The researchers discovered that C/EBPα partners with two other regulators, PRC2 and DLK1, to form a molecular “pulse generator.” This circuit determines when AT2 cells lose or regain their stem-like properties. When injury strikes in adult lungs, AT2 cells must temporarily release this molecular clamp to regenerate.
One switch, two fates
The same genetic network also guides whether AT2 cells focus on repair or defense. When C/EBPα is suppressed, AT2 cells can re-enter a regenerative state, but if inflammatory signals such as interferons dominate, they instead adopt a “defender” program to fight pathogens.

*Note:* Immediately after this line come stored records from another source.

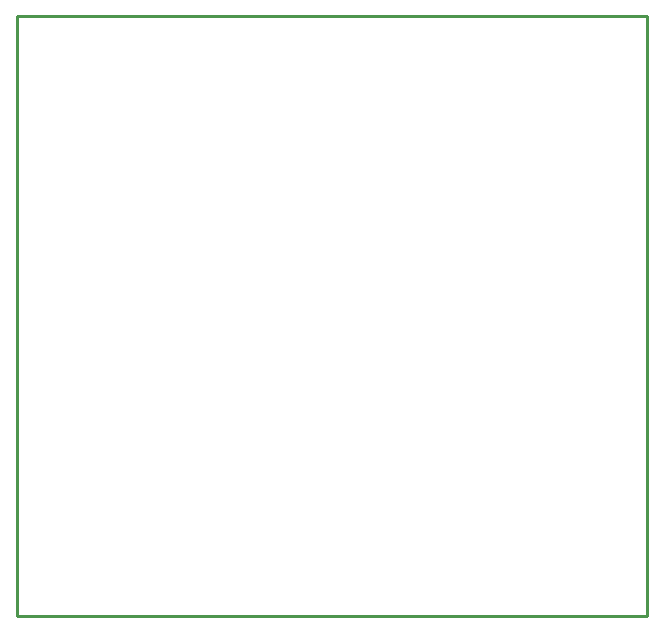
<source format=gbo>
G04*
G04 #@! TF.GenerationSoftware,Altium Limited,Altium Designer,22.6.1 (34)*
G04*
G04 Layer_Color=32896*
%FSLAX25Y25*%
%MOIN*%
G70*
G04*
G04 #@! TF.SameCoordinates,25FD31E9-3CFC-4910-949B-E761997E39EF*
G04*
G04*
G04 #@! TF.FilePolarity,Positive*
G04*
G01*
G75*
%ADD12C,0.01000*%
D12*
X281000Y260500D02*
X491000D01*
X281000Y460500D02*
X491000D01*
Y260500D02*
Y460500D01*
X281000Y260500D02*
Y460500D01*
M02*

</source>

That explains a long-standing clinical observation: severe infections—including influenza and COVID-19—can stall lung healing by keeping AT2 cells in defense mode.
Implications for regenerative medicine
By identifying the precise factors that toggle AT2 behavior, this work provides a blueprint for regenerative lung therapies. Drugs or gene-based treatments that modulate C/EBPα or PRC2 activity could help reactivate repair pathways in conditions like pulmonary fibrosis or COPD, where the lungs fail to rebuild damaged tissue.
“When we think about lung repair, it’s not just about turning things on—it’s about removing the clamps that normally keep these cells from acting like stem cells,” explained Brownfield. “We discovered one of those clamps and how it times the ability of these cells to repair.”
From discovery to application
The study also supports Mayo Clinic’s Genesis and Precure initiatives, which focus on preventing organ failure and detecting disease before it becomes irreversible. The team is now testing ways to expand human AT2 cells in culture by manipulating the same molecular switch—a step toward possible cell-replacement therapies.
“This research brings us closer to being able to boost the lung’s natural repair mechanisms, offering hope for preventing or reversing conditions where currently we can only slow progression,” Brownfield concluded in a press statement.